Your goal = The expected answer is every line from the material below that has the word "documents".
---
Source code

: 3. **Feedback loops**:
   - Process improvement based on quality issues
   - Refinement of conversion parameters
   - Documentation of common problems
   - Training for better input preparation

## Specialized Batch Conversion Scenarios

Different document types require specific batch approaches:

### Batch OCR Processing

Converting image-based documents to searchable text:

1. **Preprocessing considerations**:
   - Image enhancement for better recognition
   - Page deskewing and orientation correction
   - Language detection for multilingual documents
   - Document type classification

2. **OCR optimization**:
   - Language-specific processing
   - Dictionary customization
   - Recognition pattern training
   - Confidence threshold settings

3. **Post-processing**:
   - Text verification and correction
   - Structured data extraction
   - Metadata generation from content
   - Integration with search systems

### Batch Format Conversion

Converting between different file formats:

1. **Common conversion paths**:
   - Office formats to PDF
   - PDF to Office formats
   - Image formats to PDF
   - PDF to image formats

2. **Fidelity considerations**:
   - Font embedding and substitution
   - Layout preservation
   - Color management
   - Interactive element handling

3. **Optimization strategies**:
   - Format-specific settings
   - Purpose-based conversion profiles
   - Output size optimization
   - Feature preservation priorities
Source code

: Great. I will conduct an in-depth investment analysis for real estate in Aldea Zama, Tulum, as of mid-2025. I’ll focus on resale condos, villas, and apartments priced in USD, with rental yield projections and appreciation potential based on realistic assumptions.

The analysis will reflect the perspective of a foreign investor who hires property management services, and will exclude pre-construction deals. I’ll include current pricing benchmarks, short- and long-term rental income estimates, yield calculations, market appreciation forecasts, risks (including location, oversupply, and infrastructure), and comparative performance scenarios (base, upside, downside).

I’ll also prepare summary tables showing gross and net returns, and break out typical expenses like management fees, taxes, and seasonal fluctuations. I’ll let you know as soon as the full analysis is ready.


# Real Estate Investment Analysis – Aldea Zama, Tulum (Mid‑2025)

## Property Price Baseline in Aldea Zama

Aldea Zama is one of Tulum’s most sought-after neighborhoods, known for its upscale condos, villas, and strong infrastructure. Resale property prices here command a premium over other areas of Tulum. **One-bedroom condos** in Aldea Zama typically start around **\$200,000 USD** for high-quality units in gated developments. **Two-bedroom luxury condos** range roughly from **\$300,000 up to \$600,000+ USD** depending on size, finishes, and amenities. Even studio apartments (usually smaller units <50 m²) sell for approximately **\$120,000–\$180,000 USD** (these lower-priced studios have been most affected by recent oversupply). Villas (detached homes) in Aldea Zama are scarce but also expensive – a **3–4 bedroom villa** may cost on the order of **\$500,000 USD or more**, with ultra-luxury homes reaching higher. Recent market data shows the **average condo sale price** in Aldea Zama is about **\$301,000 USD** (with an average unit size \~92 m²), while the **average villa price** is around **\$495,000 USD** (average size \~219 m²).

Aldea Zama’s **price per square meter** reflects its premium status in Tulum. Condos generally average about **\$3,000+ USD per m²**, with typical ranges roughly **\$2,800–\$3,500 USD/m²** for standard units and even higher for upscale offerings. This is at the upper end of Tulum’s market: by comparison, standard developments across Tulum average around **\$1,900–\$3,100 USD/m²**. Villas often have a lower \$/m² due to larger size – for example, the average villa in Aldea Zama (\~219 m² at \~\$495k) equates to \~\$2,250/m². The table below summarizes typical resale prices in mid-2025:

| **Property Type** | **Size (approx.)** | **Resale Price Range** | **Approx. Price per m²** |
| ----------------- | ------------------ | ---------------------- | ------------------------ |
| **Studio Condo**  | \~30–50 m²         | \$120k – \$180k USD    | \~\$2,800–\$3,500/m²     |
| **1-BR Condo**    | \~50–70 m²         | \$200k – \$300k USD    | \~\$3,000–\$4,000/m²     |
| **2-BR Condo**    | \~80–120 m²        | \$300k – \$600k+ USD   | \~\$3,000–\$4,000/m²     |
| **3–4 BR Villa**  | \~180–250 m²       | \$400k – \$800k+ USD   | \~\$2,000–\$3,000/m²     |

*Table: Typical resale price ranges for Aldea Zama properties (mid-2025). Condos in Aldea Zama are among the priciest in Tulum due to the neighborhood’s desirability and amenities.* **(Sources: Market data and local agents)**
---
Solution to this problem =
Converting image-based documents to searchable text:
   - Language detection for multilingual documents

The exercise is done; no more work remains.